The article notes, “In an era when most industries easily share big, complicated, digital files, health care still leans hard on paper printouts and fax machines.” And, “While those systems (EHRs, or, as the article refers to them, EMRs) are supposed to make health care better and more efficient, most of them can’t talk to each other.”
It quotes experts on EMRs as rating the current level of interoperability, or “the ability to converse with each other,” at about 2 or 3 on a scale of 0 to 10, which obviously is pretty weak. They also note that some major healthcare industry players have been fighting true interoperability in order due to some perverse financial incentives, such as maintaining the ability to order redundant tests or procedures if the patient’s health record isn’t immediately available, or even to make it harder for patients to change doctors or health systems because their medical history is “locked up” in a proprietary medical database.
The article also discussed some interesting incentives to change EMRs so that they are truly interoperable, including the facts that many health care consumers are savvy about IT issues and expect their records to be accessible by all of their medical providers.
The article does not, however, address the more mental-health-specific concerns about patient confidentiality.
My take: (I am summarizing some interesting statements made by others).

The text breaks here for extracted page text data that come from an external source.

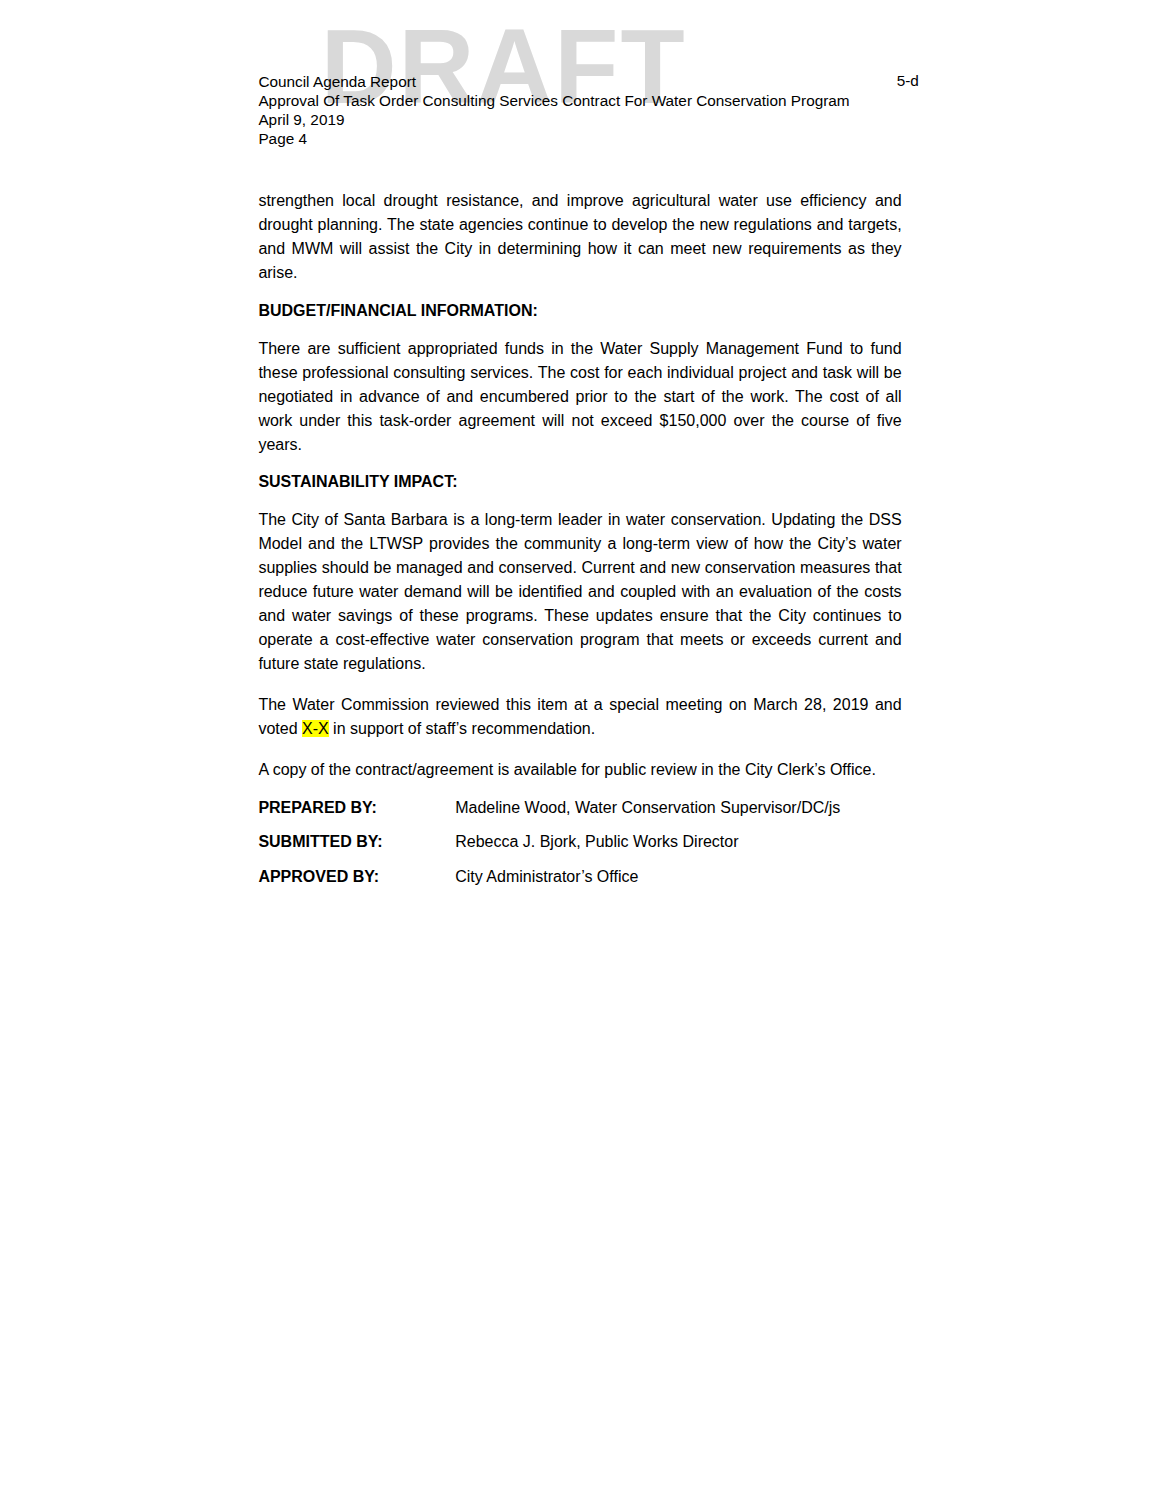DRAFT
5-d
Council Agenda Report
Approval Of Task Order Consulting Services Contract For Water Conservation Program
April 9, 2019
Page 4
strengthen local drought resistance, and improve agricultural water use efficiency and drought planning. The state agencies continue to develop the new regulations and targets, and MWM will assist the City in determining how it can meet new requirements as they arise.
Budget/Financial Information:
There are sufficient appropriated funds in the Water Supply Management Fund to fund these professional consulting services. The cost for each individual project and task will be negotiated in advance of and encumbered prior to the start of the work. The cost of all work under this task-order agreement will not exceed $150,000 over the course of five years.
Sustainability Impact:
The City of Santa Barbara is a long-term leader in water conservation. Updating the DSS Model and the LTWSP provides the community a long-term view of how the City’s water supplies should be managed and conserved. Current and new conservation measures that reduce future water demand will be identified and coupled with an evaluation of the costs and water savings of these programs. These updates ensure that the City continues to operate a cost-effective water conservation program that meets or exceeds current and future state regulations.
The Water Commission reviewed this item at a special meeting on March 28, 2019 and voted X-X in support of staff’s recommendation.
A copy of the contract/agreement is available for public review in the City Clerk’s Office.
PREPARED BY:
Madeline Wood, Water Conservation Supervisor/DC/js
SUBMITTED BY:
Rebecca J. Bjork, Public Works Director
APPROVED BY:
City Administrator’s Office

There is an emerging concensus that we are, in effect, being mandated to be a Beta testers for a new and very complicated system. We are also being mandated to purchase an EHR AND a HIE service, only to end up having to still fax everything to the physicians because of interoperability barriers. .
There is also an emerging concensus that, given that there is no known enforcement at this time of the Mandate, and given that the current EMR structure is, in the opinion of many knowledgeable observers, not workable and has no fix in site, one very viable option would be to put purchasing an EMR on hold until EHRs are available with workable standards, are interoperable without heroic actions on our part, and are, essentially, as simple to use as many common programs. If this is your plan, it would be advisable to have a written document spelling out your plan for (eventual) compliance with the Mandate.